Saved entries
_ _ _

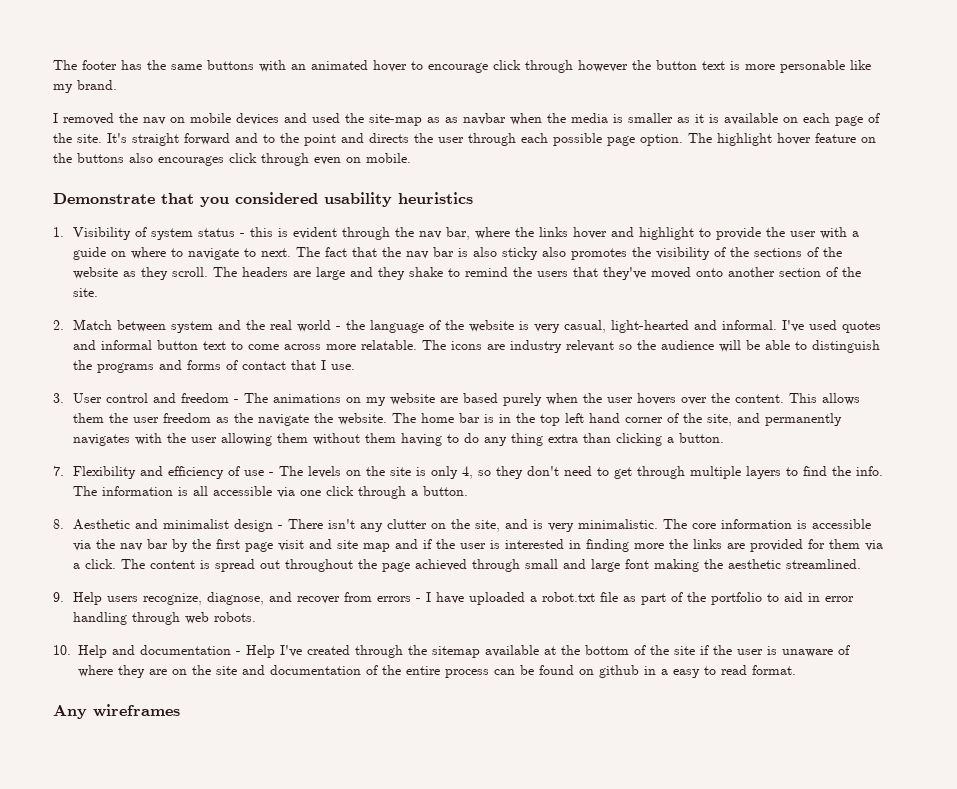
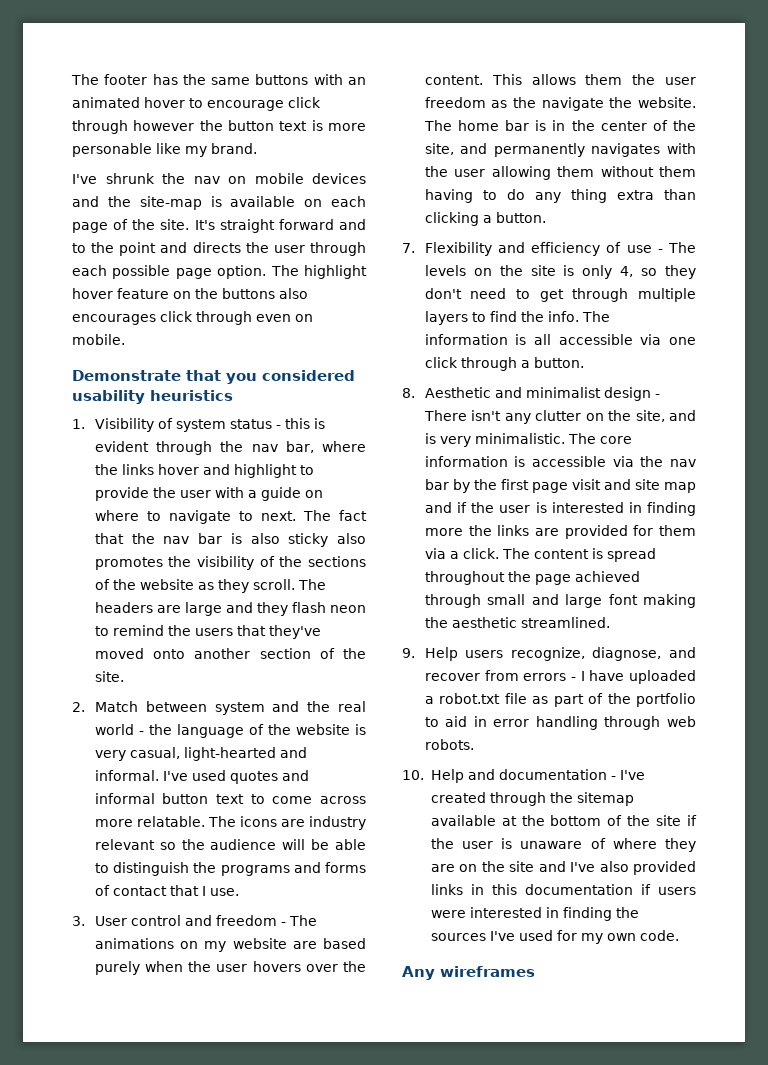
[53,113,114,125] I removed -> [72,173,155,184] I've shrunk
[312,113,340,123] used -> (99, 201) none
[427,113,704,125] as as navbar when the media is smaller as it -> (202, 203) none
[409,267,444,277] shake -> [291,602,366,613] flash neon
[540,413,664,426] top left hand corner -> [600,121,647,131] center
[260,560,281,569] out -> (656, 555) none
[246,645,275,658] Help -> (616, 778) none
[270,665,796,678] documentation of the entire process can be found on github in a easy to read format. -> [570,861,696,875] [430,884,696,895] [430,907,639,921] [430,930,679,944] I've also provided links in this documentation if users were interested in finding the sources I've used for my own code.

_ _ _

- Task description:
Apart from the pictures, every record must be set down exactly.

- Exercise result:
[53,113,114,125] I removed -> [72,173,155,184] I've shrunk
[312,113,340,123] used -> (99, 201) none
[427,113,704,125] as as navbar when the media is smaller as it -> (202, 203) none
[409,267,444,277] shake -> [291,602,366,613] flash neon
[540,413,664,426] top left hand corner -> [600,121,647,131] center
[260,560,281,569] out -> (656, 555) none
[246,645,275,658] Help -> (616, 778) none
[270,665,796,678] documentation of the entire process can be found on github in a easy to read format. -> [570,861,696,875] [430,884,696,895] [430,907,639,921] [430,930,679,944] I've also provided links in this documentation if users were interested in finding the sources I've used for my own code.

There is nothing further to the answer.